From Bugzilla Helper: User-Agent: Mozilla/5.0 (X11; U; Linux i686; en-US; rv:1.8.1.12) Gecko/20080208 Fedora/2.0.0.12-1.fc8 Firefox/2.0.0.12 Description of problem: clvmd will fail to start when a node was fenced off from cluster. node started back up, but clvmd failed to start. The status says it is running, but none of the lvm commands will work. segfaults are created when running pvs and none of the cluster volumes are activated. Feb 27 15:55:34 blade112 kernel: pvs[12756]: segfault at 0000000000000000 rip 00000000004443e4 rsp 0000007fbfffd778 error 4 If the "vgscan" line is commented out from /etc/init.d/clvmd, then everything is activated and mounted correctly for gfs. --sbradley Version-Release number of selected component (if applicable): cman-1.0.17-0-x86_64 How reproducible: Always Steps to Reproduce: 1. start ccsd, cman, fenced 2. start clvmd Actual Results: node should join cluster. clvmd should start, vgscan, and then activate all clustered volumes found. Expected Results: clvmd will hang on starting and lvm commands will fail. clustered volume groups will not be activated and cannot be mounted. Additional info: Removing the vgscan from the /etc/init.d/clvmd script will allow the node to run clvmd correctly. however, subsequents vgscan I believe will fail.
Can we have debugging information from clvmd (running clvmd -d and capture stderr) when the vgscan and failing commands are run please ? Ideally annotated so we can see which logs parts related to which commands), and also the result of running the commands with -vvvvv (eg pvs -vvvvvvv). If the commands are segfaulting then it would also be useful to install the debug packages and get a gdb traceback of the failure too.

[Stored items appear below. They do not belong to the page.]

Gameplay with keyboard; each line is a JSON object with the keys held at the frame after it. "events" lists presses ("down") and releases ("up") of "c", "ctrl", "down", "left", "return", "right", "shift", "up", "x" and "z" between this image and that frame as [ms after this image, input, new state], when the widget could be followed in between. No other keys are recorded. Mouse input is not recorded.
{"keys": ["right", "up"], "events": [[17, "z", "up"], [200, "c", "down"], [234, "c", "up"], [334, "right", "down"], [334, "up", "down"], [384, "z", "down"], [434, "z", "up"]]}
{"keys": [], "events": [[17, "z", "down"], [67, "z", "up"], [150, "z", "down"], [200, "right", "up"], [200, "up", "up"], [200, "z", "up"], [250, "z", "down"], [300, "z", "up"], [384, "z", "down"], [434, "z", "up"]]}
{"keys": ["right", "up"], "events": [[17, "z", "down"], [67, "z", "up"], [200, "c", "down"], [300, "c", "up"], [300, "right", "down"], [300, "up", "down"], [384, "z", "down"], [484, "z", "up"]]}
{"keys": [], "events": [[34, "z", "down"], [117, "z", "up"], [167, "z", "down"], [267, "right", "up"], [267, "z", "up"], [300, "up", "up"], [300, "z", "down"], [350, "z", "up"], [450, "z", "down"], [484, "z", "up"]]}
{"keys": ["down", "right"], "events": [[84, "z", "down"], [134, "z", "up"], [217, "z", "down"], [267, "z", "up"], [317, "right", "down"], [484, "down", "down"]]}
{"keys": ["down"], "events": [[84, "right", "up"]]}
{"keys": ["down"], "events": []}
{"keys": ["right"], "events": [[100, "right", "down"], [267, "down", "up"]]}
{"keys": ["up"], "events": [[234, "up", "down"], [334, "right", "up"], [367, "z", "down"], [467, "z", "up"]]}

Created attachment 296619 [details] Information requested from eng.
It's waiting for the DLM. Looking at the clvmd log I would guess that it's stuck in a dlm_write so that the dlm hasn't responded to the locking request at all, and the kill hasn't caused the write to return. That, in turn causes the main loop to hang waiting for the child thread to complete and prevents further activity in clvmd. There are no obvious anomalies in the DLM log, it seems to be running and finished recovery. There are some odd "clvmd lockspace already in use" messages then I can't account for; I doubt they are a cause but they shouldn't be there, it might be an indication of mixed-up lockspace device nodes. The next thing to get, if possible is a sysrq-T - that should tell us where the dlm is waiting and which kernel locks are being held.
Created attachment 296752 [details] sysrq output
Created attachment 296753 [details] sysrq output 2
There are a lot of processes in find_extend_vma (including clvmd) which might point to an out-of-memory problem. Looking in /proc/slabinfo, nothing leaps out as particularly bad though.
I hit something like this on our ppc cluster, but while running GULM. All four nodes were coming up at the same time. The three GULM servers hung for a while in clvmd startup. Two of the three nodes eventually became unstuck. I don't think the last node will become unstuck because it doesn't have any outstanding locks in gulm, nor is waiting for any locks. It does have one vgscan process still running.
Created attachment 297921 [details] Patch for testing This bug looks very similar to bz#435491 (the clvmd bits, not the networking issues). Looking at the reproduction we got (comment 47) I think I spotted a race in clvmd. If you're up to making another test RPM this might be worth a go. It includes the non-blocking patch too as I still think that's a good idea.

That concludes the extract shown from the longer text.